A high-level Qatari delegation will visit Turkey this month in in a bid to finalise a deal between the two countries for long-term import of liquefied natural gas (LNG) from the Gulf state to the Asiatic-European country, a top diplomat said.
Turkish Ambassador to Qatar H Emre Yunt told Gulf Times yesterday his country would like to see the arrangement signed as soon as some issues on the pricing of the commodity are settled.
In an exclusive interview, the envoy said the volume of Qatari LNG import to Turkey can at least be doubled from its current level if the long-term agreement is put in place.
“We look forward to it. It is important for our economy and will our cement brotherly ties with Qatar,” added Yunt whose country has seen a remarkable surge in energy demands to meet the growing needs of industrial sector.
He could not, however, predict whether the deal can be sealed during the visit, saying it will be too early to comment on that.
The ambassador explained the negotiations for the LNG agreement are ongoing and the issue was high on agenda at the meetings of Turkish Prime Minister Recep Tayyip Erdogan had with the Qatari leadership during his visit to Doha last week.

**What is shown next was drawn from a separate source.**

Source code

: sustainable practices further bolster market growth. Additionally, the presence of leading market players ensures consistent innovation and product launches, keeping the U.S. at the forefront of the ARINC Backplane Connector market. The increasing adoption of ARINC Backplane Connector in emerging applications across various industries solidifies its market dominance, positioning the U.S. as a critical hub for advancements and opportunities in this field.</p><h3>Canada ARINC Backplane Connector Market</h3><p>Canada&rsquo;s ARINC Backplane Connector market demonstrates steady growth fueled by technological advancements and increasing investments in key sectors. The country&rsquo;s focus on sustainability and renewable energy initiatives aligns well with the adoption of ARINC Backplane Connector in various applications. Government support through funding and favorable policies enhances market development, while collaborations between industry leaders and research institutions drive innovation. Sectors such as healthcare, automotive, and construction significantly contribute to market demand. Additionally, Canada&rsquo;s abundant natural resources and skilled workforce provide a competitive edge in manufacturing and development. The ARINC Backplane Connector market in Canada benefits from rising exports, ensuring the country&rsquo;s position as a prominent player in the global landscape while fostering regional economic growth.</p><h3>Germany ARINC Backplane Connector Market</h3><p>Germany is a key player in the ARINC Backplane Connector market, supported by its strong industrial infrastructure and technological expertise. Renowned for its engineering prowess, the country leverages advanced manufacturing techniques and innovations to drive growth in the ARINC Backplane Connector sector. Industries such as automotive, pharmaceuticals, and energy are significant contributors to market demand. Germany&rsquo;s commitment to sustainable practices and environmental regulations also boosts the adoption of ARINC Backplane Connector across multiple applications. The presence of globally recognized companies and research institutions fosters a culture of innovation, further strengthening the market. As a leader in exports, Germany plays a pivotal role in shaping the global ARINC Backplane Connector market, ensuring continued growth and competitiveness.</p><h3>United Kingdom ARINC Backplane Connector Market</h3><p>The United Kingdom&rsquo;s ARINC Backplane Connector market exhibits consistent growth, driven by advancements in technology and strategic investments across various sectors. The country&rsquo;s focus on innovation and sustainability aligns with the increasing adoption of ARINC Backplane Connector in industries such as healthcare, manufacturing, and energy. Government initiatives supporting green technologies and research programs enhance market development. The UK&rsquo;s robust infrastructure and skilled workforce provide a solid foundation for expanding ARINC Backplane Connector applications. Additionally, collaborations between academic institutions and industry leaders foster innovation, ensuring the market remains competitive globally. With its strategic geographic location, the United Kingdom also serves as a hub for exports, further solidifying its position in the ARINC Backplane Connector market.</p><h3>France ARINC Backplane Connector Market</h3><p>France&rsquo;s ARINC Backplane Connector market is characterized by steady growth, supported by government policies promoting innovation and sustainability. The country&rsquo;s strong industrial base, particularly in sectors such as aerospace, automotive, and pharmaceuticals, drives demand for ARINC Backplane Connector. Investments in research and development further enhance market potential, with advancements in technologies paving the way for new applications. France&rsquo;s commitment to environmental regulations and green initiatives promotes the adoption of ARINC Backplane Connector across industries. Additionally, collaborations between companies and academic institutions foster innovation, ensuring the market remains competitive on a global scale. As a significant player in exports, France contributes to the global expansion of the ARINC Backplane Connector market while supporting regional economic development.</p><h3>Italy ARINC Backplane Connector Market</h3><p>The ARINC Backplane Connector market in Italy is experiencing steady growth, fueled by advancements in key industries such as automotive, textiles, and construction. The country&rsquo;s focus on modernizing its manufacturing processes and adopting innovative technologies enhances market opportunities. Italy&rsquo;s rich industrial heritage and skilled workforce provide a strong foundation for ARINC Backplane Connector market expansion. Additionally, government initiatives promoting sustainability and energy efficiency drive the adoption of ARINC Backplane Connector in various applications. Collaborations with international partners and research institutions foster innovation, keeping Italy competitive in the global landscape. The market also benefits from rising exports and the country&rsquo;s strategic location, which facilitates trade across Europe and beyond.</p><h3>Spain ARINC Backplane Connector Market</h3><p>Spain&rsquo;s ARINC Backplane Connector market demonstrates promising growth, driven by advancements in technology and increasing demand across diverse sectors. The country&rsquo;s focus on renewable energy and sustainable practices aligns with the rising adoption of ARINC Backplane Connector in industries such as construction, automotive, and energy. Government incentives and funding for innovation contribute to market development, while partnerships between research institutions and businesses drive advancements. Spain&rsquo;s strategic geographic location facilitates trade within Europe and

The disclosure by the ambassador came on the heels of reports last month that Turkey was seeking to buy an additional 6bn cubic metres (bcm) of LNG including some from Qatar under long-term contracts to meet its growing energy needs.
Turkish Energy Minister Taner Yildiz then told reporters in Ankara talks with Qatar on the purchase have begun but the world’s biggest LNG producer may not provide all of the additional fuel.
Turkey wants to procure the LNG by 2015, the minister was quoted as saying by the Reuters news agency.
The country of 75mn people at the crossways of the Asian and European continents is heavily dependent on imported energy and is seeking to diversify supplies as demand grows.
It is set to overtake Britain as Europe’s third-biggest electricity consumer within a decade.
Turkey buys natural gas from Russia, Iran and Azerbaijan and LNG from Nigeria and Algeria under long term contracts.
It currently has no such contracts with Qatar, which mainly sells to Asian markets.
Turkey has asked Qatar to help build an LNG terminal on the Gulf of Saros, an inlet in European Turkey, which would have an annual capacity of 5-6bcm.
Qatar’s economy, one of the fastest growing in the world, gets major dividends from the export of LNG as some of the mighty Asian economies like India and China are already importing and Pakistan is next in the queue.
Yunt said Turkey also looks forward to attract Qatari investment in some areas of its booming economy like the hospitality, real estate and banking sectors.